Gratitude and the Fellowship of the Sword

You may remember that I quit this sport.

Well, on Friday this past week, in Dallas at the USFA Summer National Championships, I finished 5th in Veteran Women's 50-59 Foil, which with my other two results from this competition year (6th-place Finalist at the December 2015 NAC in Baltimore, and Silver Medalist at the April 2016 NAC in Richmond), enabled me to qualify as a member of the USA Foil Team for the 2016 Veteran World Championships this October in Germany.

I'll wait for you to get up from off the floor. Laughter is always good medicine.

I should probably write some more about how I came back from quitting and what it has been like since I did. But for now, I need to say, "Thank you."

Success is not something that happens without friends. I had no idea when I started fencing thirteen years ago more or less to the day that this journey would be as challenging as it has been. I would not be the fencer I am now without years and years of others' love and support.

Thank you to my coaches, Bakhyt Abdikulov and Peter Habala, for sharing with me their love of our sport, for training me, encouraging me, sticking with me even when I wasn't the easier fencer to coach.

Thank you to my club mates, especially Ed Kaihatsu, Marie Angkuw, Neal White, and Victor Pisman, my fellow veteran fencers and stalwart training partners, for all the bouts, hugs, encouragement, and friendship.

Thank you to my tournament room mates, Lynn Botelho, Sara Nash, and Rebecca Schneider, who have been there for me in both joy and frustration, bought me drinks to celebrate the victories and let me cry, and cry, and cry when there was nothing else I could do.

Thank you to all my fellow Veteran fencers, who have taught me more than I can say about sticking with our sport even when it felt most difficult, who have modeled good sportsmanship and determination for each other under pressures only those who have met each other on the strip can know, who have been there at the competitions year after year so that we could all hone our skills together.

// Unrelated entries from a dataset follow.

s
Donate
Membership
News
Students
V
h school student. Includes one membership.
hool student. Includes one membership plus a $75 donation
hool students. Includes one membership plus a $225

Ladies, you rock!

Above all, of course, thank you to my family, my husband JP Brown, who has coached me through more tearful conversations over the phone than either of us can recall; my son Rush Brown, who began the journey as a fencer with me when he was only seven and was with me at the tournaments through my childhood as a Fencing Bear; my mother, who always watches out for me when I travel and makes sure I know she is there rooting for me; my brother and fellow athlete, who has shared with me his love of competition and mindfulness in sport. I would thank my father, too, and hope he is proud of his daughter for not giving up, just as he never gave up on me.